Your response should consist of the entries below, reproduced exactly and without their images.

**Saved data entries**
=== Begin Enclosure ===

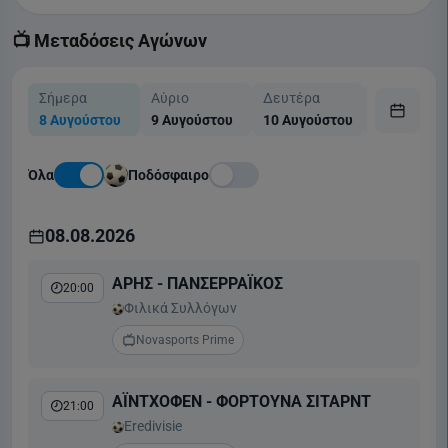
📺 Μεταδόσεις Αγώνων
Σήμερα
Αύριο
Δευτέρα
Τρίτη
8 Αυγούστου
9 Αυγούστου
10 Αυγούστου
11 Αυγούσ
Όλα
Ποδόσφαιρο
08.08.2026
ΑΡΗΣ - ΠΑΝΣΕΡΡΑΪΚΟΣ
20:00
Φιλικά Συλλόγων
Novasports Prime
ΑΪΝΤΧΟΦΕΝ - ΦΟΡΤΟΥΝΑ ΣΙΤΑΡΝΤ
21:00
Eredivisie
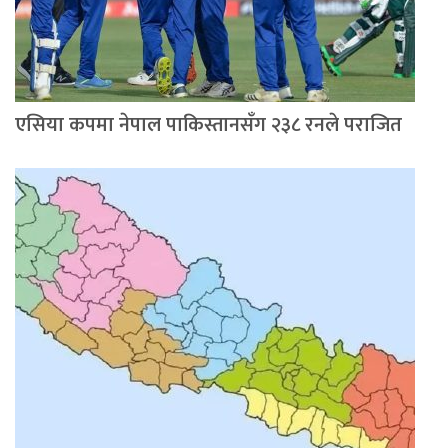
एसिया कपमा नेपाल पाकिस्तानसँग २३८ रनले पराजित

=== End Enclosure ===

**YOUR SOLUTION**
📺 Μεταδόσεις Αγώνων
Σήμερα
Αύριο
Δευτέρα
Τρίτη
8 Αυγούστου
9 Αυγούστου
10 Αυγούστου
11 Αυγούσ
Όλα
Ποδόσφαιρο
08.08.2026
ΑΡΗΣ - ΠΑΝΣΕΡΡΑΪΚΟΣ
20:00
Φιλικά Συλλόγων
Novasports Prime
ΑΪΝΤΧΟΦΕΝ - ΦΟΡΤΟΥΝΑ ΣΙΤΑΡΝΤ
21:00
Eredivisie
एसिया कपमा नेपाल पाकिस्तानसँग २३८ रनले पराजित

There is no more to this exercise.